The glider and I hit the ground with such force that the triangular aluminum bar on the craft was bent at a ninety degree angle just below where my hands had tightly grasped it throughout the flight. The impact “knocked me silly” initially, and I distinctly remember coming to moments later, thinking to myself that I must be dead, that I could not have possibly survived this crash. Within a matter of seconds, reality set in and I knew I had in fact survived. The pain from my injuries incurred was the first clue I was in fact alive. When all was said and done, neither the pain, nor the injuries themselves, were terribly serious, miraculously. My nose was busted and bleeding profusely, and there were some pretty deep scrapes and gouges on my hands and legs, as well as a lot of deep bruising and soreness that came afterward, but that was about it.


During the reunion with my old friend, I was showing him photos on my phone of some of my battle scars I had received a week or so before in a paintball war between all but two of my kids and me and members of a few of their families equally divided into two opposing teams. My friend looked upon those wounds in horror, pronouncing that that was the very reason he had never, nor ever would, do the paintball thing. This came as a disappointment to me, since we had already decided to play again a month later, and I wanted my friend to participate with us. I went ahead and asked, but he flatly refused, citing his low tolerance for pain and the fear it instills in him.

Don’t get me wrong, y’all, I’m no thrill-seeker, and I’m certainly not in the habit of knowingly putting myself or anyone else in precarious situations that have a high probability of resulting in life altering consequences or even death. When the word “phobia” and its derivatives actually described irrational fear of a thing or things that is nonetheless real, I might have applied the term to my friend’s fear of flying and of the pain associated with being hit with a paintball coming in at high velocity. As it stands now, however, the term is rendered mostly meaningless by virtue of the fact that it’s been hijacked by the Left and their lunatic ideas.

If Doug White had succumbed to the fear-inducing situation fate suddenly thrust him into on Easter Sunday, 2009, he and his family would not be here today to inspire us with their story. Nor, I daresay, would Mr. White himself now be the man that he is in the eyes of his family and his broader circle of admirers had he not cast aside fear and focused like a laser beam on the daunting task before him on that fateful day. I believe that if Mr. White were to read this article, he would gladly second me in proclaiming that living in fear is no way to live.

God bless the Southland.

4 comments

  1. I share your love of flying, though not all your wonderful experiences! I grew up during Project Mercury and of course wanted to be an astronaut. I’m too old today for skydiving or hang-gliding (a man’s got to know his limitations … and the diminished flexibility in his bones), but love reading the accounts of famous aviators like ‘Inside the Baron’ and Rudel’s ‘Stuka Pilot’.

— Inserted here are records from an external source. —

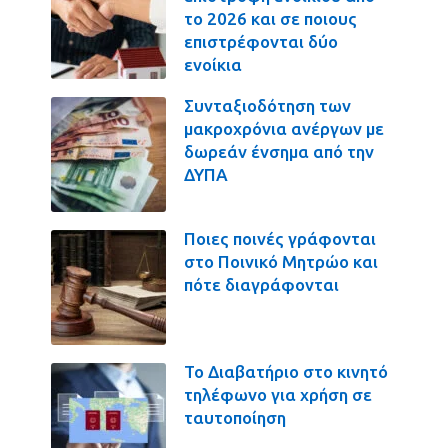
το 2026 και σε ποιους
επιστρέφονται δύο
ενοίκια
Συνταξιοδότηση των
μακροχρόνια ανέργων με
δωρεάν ένσημα από την
ΔΥΠΑ
Ποιες ποινές γράφονται
στο Ποινικό Μητρώο και
πότε διαγράφονται
Το Διαβατήριο στο κινητό
τηλέφωνο για χρήση σε
ταυτοποίηση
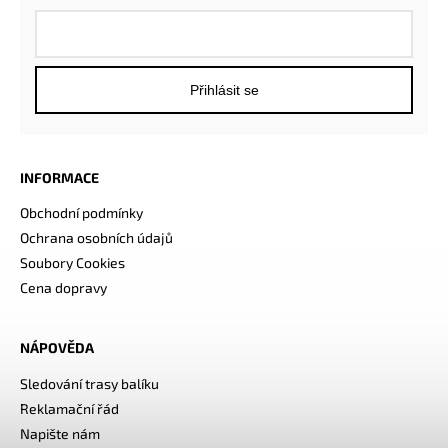
Přihlásit se
INFORMACE
Obchodní podmínky
Ochrana osobních údajů
Soubory Cookies
Cena dopravy
NÁPOVĚDA
Sledování trasy balíku
Reklamační řád
Napište nám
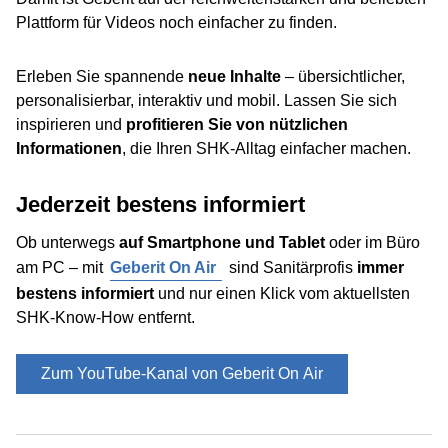
Plattform für Videos noch einfacher zu finden.
Erleben Sie spannende
neue Inhalte
– übersichtlicher,
personalisierbar, interaktiv und mobil. Lassen Sie sich
inspirieren und
profitieren Sie von nützlichen
Informationen
, die Ihren SHK-Alltag einfacher machen.
Jederzeit bestens informiert
Ob unterwegs
auf Smartphone und Tablet
oder im Büro
am PC – mit
Geberit On Air
sind Sanitärprofis
immer
bestens informiert
und nur einen Klick vom aktuellsten
SHK-Know-How entfernt.
Zum YouTube-Kanal von Geberit On Air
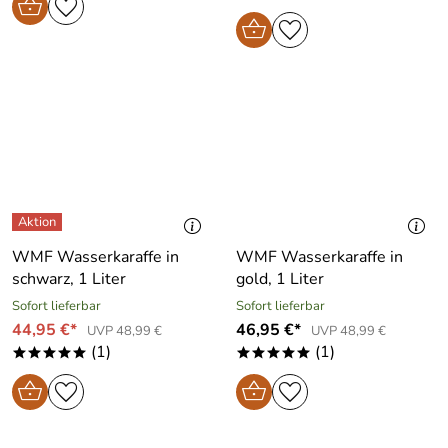
WMF Wasserkaraffe in
WMF Wasserkaraffe in
schwarz, 1 Liter
gold, 1 Liter
Sofort lieferbar
Sofort lieferbar
44,95 €*
46,95 €*
UVP 48,99 €
UVP 48,99 €
(1)
(1)
*****
*****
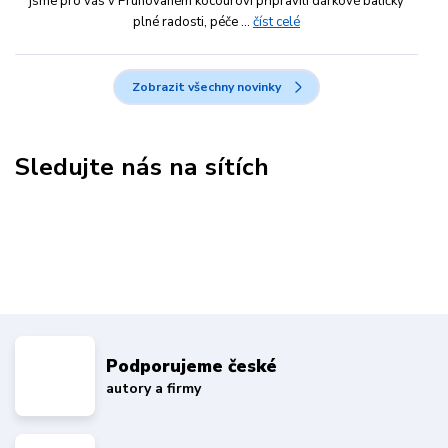
jsme pro vás v Pruhovaném kocourovi připravili dárkové balíčky
plné radosti, péče ...
číst celé
Zobrazit všechny novinky
Sledujte nás na sítích
Podporujeme české
autory a firmy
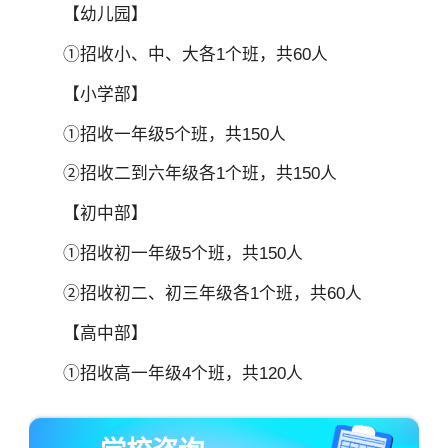
【幼儿园】
①招收小、中、大各1个班，共60人
【小学部】
①招收一年级5个班，共150人
②招收二到六年级各1个班，共150人
【初中部】
①招收初一年级5个班，共150人
②招收初二、初三年级各1个班，共60人
【高中部】
①招收高一年级4个班，共120人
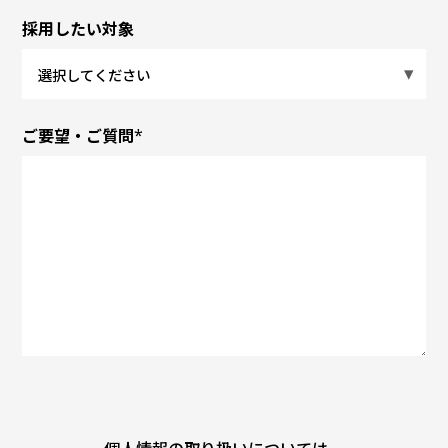
採用したい対象
ご要望・ご質問
*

  2. Great story Mr. Morris.
    I too, had grown up with a Southern pilot Father, I was with him In a Cessna when he stalled the aircraft right over pearl harbor! Unannounced to me, straight down, I grabbed the passenger steering with all my 5 year old might, I don’t know how he leveled it off.
    Ashamed to say, I ended my flying career with chicken wings first class, even though I flew with him on many more Cessna’s and gliders after that.
    He later took us to kittyhawk, I have walked those dunes.

    God Bless You Sir, and God Bless the Southland.